** BEGIN READING PASSAGE **

I think I have at least alluded to the pathetic state of my memory– it’s one of the reasons why I write. I write to remember. My brain is very, very good at forgetting. It has relegated important conversations to the space of dreams, and sometimes erased them all together.

Strange things get burned into my grey matter– I remember learning about cavities in kindergarten, and clouds in first grade. I remember being outraged at my kindergarten graduation present (Barney cookie cutters), but none of the names of my classmates. I remember learning the meaning of the middle finger, but still know the name of my first grade crush only because I wrote it down in a Lisa Frank diary with a bubblegum-dispenser-shaped lock on it. Needless to say, I broke the lock years later and devoured the memories hidden there (and then promptly forgot most of them again.)

I often wonder if there is a logic to what we remember and forget, or if the resonance is too abstract for even us to understand why some things get dutifully filed away, while so much is lost.

What will I forget, in a year? In a month? In a day? How long will it take me to forget, for example, the color of your eyes, or the incident with the cell phone? The time(s) time stopped? How long before even these obscure references don’t ring true? I leave myself these breadcrumbs back to my memories, hoping (usually in vain) that years later I’ll know. I’ll remember what I felt so strongly, what shook me to my core, and what adventures I had. Or, at least, that’s what I hope.

** END READING PASSAGE **
** BEGIN EXERCISE MATERIALS **

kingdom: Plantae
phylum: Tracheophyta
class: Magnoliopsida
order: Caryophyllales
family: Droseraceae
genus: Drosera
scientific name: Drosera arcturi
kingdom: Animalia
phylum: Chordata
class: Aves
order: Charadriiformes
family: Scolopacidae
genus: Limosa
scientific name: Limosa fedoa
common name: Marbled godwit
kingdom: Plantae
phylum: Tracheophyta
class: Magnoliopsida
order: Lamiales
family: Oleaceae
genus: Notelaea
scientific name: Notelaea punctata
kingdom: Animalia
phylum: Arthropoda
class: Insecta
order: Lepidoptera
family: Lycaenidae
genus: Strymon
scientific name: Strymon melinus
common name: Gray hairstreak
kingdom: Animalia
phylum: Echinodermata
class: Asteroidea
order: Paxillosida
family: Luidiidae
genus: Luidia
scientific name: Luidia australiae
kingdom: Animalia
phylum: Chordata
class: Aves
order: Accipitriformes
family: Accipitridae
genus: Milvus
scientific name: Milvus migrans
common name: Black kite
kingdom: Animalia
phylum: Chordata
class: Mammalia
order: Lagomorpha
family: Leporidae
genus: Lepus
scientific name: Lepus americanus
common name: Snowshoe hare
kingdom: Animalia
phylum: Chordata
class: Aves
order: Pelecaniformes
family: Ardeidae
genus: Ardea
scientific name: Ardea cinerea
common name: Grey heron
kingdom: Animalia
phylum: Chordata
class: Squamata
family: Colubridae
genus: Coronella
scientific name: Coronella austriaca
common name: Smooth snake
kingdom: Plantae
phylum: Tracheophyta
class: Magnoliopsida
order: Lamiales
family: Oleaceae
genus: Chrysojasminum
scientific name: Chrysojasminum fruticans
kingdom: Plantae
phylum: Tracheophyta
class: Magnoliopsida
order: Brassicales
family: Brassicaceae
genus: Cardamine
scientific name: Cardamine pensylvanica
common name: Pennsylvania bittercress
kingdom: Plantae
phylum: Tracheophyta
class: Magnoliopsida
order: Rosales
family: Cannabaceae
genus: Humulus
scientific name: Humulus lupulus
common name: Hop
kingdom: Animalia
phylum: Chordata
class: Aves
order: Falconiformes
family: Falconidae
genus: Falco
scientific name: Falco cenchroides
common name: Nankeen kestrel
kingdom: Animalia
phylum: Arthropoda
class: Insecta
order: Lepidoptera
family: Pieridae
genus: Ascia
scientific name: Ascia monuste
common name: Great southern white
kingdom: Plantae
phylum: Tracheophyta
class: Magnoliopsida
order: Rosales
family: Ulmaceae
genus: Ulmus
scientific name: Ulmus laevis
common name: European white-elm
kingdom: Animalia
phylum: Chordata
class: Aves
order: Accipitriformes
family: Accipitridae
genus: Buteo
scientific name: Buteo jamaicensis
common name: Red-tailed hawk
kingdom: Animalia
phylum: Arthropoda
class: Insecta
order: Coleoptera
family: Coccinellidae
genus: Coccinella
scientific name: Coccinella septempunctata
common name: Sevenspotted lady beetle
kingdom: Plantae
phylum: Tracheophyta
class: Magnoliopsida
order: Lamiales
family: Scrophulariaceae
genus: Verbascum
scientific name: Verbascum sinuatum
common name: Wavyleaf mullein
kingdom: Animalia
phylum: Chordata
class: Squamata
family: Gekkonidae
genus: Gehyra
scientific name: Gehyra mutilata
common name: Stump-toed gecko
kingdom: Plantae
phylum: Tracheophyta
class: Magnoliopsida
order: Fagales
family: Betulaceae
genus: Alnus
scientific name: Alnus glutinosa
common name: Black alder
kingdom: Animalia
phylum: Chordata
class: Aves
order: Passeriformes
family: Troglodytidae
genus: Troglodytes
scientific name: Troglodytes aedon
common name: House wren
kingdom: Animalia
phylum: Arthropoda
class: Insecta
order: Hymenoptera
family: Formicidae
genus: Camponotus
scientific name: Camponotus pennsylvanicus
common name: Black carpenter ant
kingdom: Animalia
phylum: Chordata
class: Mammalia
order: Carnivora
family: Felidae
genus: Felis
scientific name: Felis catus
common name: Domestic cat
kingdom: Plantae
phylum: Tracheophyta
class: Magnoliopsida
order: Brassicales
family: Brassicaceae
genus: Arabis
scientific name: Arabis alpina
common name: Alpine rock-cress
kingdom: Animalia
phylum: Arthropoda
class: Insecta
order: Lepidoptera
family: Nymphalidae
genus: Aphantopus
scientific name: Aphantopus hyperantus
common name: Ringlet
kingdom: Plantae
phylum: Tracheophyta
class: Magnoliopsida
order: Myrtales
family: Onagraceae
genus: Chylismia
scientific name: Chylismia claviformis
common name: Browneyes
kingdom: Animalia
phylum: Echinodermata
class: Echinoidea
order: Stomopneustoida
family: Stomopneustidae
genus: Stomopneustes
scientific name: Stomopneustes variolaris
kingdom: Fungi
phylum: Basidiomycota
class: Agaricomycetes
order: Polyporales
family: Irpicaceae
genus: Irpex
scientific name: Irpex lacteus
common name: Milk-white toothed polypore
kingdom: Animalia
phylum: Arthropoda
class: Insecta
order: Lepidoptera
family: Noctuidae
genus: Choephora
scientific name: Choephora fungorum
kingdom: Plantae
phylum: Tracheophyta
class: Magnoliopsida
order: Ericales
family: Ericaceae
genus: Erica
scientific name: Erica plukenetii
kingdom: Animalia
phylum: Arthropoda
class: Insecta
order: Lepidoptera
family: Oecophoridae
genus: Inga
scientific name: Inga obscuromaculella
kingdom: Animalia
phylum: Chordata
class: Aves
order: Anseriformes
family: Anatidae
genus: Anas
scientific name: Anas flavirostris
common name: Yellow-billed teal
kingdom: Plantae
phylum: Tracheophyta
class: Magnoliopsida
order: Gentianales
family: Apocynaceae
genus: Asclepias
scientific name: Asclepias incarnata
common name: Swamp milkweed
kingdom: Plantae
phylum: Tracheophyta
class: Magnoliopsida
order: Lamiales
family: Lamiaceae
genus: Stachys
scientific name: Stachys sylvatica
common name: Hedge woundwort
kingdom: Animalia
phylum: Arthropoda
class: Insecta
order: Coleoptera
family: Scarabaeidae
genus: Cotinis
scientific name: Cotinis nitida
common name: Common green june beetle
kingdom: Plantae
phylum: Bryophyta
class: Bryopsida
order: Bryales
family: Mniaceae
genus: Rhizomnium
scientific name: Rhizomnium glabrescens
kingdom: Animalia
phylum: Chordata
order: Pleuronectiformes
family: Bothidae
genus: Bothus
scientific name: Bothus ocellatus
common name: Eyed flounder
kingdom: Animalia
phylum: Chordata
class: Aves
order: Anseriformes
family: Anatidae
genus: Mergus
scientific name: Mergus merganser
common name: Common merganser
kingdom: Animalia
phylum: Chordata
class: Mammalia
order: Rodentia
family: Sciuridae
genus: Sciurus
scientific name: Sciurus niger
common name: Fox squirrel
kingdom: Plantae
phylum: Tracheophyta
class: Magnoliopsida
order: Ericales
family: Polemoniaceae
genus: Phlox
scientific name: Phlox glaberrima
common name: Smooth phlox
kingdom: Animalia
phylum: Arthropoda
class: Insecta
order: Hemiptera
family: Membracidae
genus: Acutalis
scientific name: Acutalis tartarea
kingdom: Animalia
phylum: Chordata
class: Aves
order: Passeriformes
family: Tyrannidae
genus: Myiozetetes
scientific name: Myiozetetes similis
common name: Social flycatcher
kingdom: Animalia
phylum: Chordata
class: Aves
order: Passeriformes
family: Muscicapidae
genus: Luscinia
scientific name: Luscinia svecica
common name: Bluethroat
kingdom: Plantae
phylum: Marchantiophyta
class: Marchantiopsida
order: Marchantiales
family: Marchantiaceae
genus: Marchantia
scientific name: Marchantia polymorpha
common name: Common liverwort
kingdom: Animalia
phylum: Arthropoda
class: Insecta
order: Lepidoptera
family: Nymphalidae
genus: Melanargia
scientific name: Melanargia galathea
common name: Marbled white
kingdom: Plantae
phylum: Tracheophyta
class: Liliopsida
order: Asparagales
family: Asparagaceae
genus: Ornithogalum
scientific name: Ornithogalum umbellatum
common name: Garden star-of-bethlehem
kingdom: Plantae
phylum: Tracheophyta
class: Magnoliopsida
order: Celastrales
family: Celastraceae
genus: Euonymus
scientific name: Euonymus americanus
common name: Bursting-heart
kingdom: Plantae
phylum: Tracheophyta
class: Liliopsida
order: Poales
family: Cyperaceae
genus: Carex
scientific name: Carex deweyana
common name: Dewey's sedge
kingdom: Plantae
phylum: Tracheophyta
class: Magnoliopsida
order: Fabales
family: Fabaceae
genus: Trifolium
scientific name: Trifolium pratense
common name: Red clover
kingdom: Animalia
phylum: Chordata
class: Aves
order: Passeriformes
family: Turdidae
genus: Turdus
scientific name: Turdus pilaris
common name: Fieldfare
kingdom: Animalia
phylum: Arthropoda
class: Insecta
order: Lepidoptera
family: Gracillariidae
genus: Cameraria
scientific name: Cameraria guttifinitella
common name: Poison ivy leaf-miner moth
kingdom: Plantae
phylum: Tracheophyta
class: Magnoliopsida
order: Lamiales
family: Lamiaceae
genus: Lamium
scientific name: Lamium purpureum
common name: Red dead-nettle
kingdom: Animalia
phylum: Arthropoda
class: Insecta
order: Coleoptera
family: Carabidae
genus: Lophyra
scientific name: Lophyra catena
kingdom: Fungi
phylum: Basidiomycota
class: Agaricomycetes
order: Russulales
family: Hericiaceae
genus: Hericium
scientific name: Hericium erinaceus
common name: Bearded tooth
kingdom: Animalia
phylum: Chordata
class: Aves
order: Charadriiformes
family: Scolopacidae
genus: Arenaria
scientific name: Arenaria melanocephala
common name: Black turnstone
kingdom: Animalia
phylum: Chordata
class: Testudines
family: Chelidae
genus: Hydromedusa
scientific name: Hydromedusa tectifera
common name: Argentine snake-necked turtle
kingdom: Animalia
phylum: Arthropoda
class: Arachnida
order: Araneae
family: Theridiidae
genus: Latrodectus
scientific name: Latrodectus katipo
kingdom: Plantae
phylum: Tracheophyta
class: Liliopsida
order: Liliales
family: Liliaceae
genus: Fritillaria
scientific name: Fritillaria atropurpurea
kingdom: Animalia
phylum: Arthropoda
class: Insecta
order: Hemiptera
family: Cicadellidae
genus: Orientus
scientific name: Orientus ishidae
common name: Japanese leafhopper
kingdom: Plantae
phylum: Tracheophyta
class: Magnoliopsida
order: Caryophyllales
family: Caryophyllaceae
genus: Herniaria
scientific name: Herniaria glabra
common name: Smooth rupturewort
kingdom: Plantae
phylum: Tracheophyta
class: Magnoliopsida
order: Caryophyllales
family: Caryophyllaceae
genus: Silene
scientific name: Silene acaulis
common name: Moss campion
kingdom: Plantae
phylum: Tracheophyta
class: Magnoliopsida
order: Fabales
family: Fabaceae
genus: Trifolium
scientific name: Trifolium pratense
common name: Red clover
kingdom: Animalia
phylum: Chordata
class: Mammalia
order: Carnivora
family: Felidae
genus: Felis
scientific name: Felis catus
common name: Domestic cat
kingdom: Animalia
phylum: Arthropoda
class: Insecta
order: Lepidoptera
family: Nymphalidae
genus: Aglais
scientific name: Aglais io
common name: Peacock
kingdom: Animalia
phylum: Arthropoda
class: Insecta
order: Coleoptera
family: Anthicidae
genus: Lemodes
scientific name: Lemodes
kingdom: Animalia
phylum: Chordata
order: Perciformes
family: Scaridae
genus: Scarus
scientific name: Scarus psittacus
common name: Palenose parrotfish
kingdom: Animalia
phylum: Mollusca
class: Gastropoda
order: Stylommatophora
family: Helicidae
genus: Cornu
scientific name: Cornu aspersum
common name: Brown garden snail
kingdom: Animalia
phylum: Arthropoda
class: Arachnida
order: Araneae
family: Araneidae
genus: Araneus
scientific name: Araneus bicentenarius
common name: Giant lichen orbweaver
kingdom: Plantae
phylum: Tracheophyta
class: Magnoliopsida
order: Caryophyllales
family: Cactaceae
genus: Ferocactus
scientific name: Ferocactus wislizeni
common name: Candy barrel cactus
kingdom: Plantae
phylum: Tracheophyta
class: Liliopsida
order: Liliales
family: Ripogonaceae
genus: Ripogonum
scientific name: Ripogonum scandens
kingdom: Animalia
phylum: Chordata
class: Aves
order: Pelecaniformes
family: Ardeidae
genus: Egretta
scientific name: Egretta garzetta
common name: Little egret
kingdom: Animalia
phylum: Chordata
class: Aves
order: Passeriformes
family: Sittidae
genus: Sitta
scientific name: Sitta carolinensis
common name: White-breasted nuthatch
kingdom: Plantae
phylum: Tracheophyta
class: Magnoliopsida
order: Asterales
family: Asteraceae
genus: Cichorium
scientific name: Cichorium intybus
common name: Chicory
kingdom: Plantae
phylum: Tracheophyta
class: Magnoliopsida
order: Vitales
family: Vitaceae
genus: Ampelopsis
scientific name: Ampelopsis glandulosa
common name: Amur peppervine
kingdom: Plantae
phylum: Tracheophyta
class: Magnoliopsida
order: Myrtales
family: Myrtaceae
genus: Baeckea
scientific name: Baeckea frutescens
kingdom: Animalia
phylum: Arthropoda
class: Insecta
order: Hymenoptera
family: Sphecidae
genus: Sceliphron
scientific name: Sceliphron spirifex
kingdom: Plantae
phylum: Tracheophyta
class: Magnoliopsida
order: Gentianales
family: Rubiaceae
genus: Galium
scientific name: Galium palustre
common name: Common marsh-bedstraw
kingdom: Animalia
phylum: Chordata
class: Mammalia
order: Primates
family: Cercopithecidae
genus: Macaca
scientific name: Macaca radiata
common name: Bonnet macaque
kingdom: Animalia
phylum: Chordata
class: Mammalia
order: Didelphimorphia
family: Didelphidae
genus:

** END EXERCISE MATERIALS **

### OBJECTIVES
• 1. Answer these questions about the passage on memory:
(a) What graduation present outraged the writer in kindergarten?
(b) In what did the writer record the name of a first grade crush?
(c) What did the writer learn about in first grade?
• 2. Convert the listing, from the line with "scientific name: Luidia australiae" up to and including the line with "common name: Grey heron", into a two-column CSV with the header field,value. Give one row per line of the listing, putting each field in quotation marks and turning any line breaks into spaces.

### REPLIES
• 1.
(a) Barney cookie cutters
(b) A Lisa Frank diary with a bubblegum-dispenser-shaped lock on it
(c) Clouds

• 2.
field,value
"scientific name:","Luidia australiae"
"kingdom:","Animalia"
"phylum:","Chordata"
"class:","Aves"
"order:","Accipitriformes"
"family:","Accipitridae"
"genus:","Milvus"
"scientific name:","Milvus migrans"
"common name:","Black kite"
"kingdom:","Animalia"
"phylum:","Chordata"
"class:","Mammalia"
"order:","Lagomorpha"
"family:","Leporidae"
"genus:","Lepus"
"scientific name:","Lepus americanus"
"common name:","Snowshoe hare"
"kingdom:","Animalia"
"phylum:","Chordata"
"class:","Aves"
"order:","Pelecaniformes"
"family:","Ardeidae"
"genus:","Ardea"
"scientific name:","Ardea cinerea"
"common name:","Grey heron"